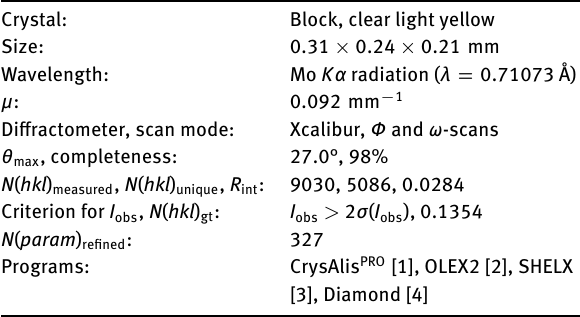
Table 1: Crystal collection and handling.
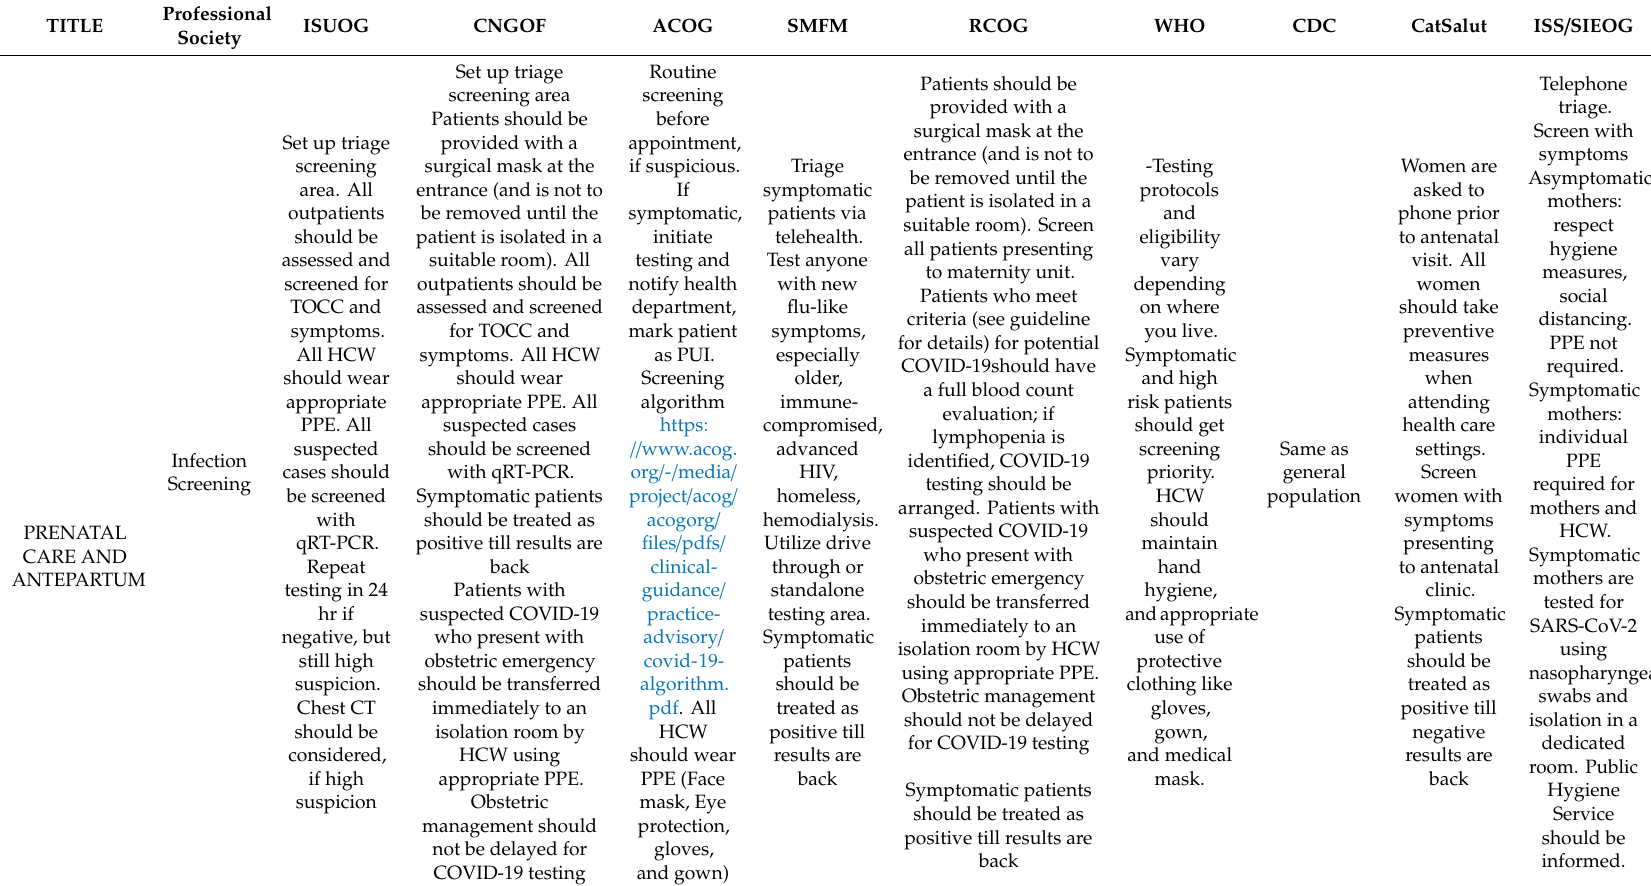
Table 2. Summary of guidelines for antepartum care of pregnant patients during the COVID-19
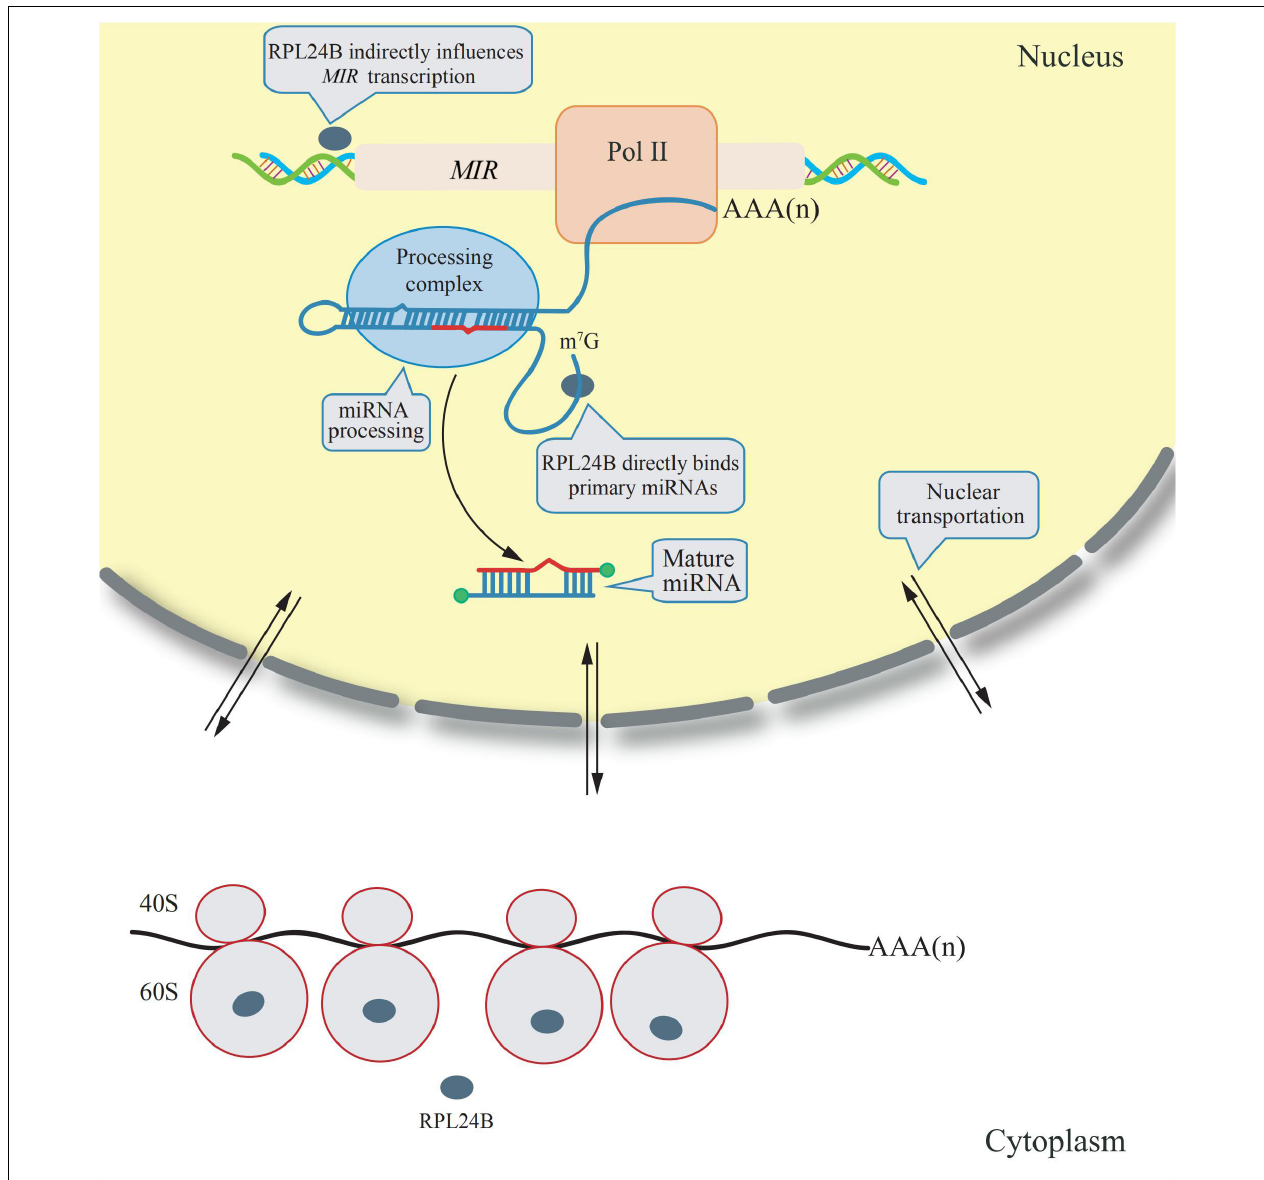
FIGURE 1 | Extraribosomal functions of RPL24B in Arabidopsis . RPL24B was translated by cytosolic ribsomes and a portion of RPL24B was translocated from the cytoplasm into the nucleus. In nucleus, RPL24B indirectly influences MIR transcription and directly binds primary miRNAs promoting their processing (Li et al.,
Question: Sum up the contents of this chart in one sentence.
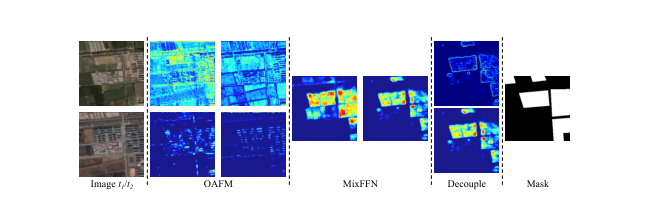
Answer: Visualization of heat maps generated by some modules.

○ ○ ○

About this exercise – Give again, word for word, only the lines that run from the top of the data above through the line with "FIGURE 1 | Extraribosomal". Drop the pictures.

Task solution –
Table 1: Crystal collection and handling.
Table 2. Summary of guidelines for antepartum care of pregnant patients during the COVID-19
FIGURE 1 | Extraribosomal functions of RPL24B in Arabidopsis . RPL24B was translated by cytosolic ribsomes and a portion of RPL24B was translocated from the cytoplasm into the nucleus. In nucleus, RPL24B indirectly influences MIR transcription and directly binds primary miRNAs promoting their processing (Li et al.,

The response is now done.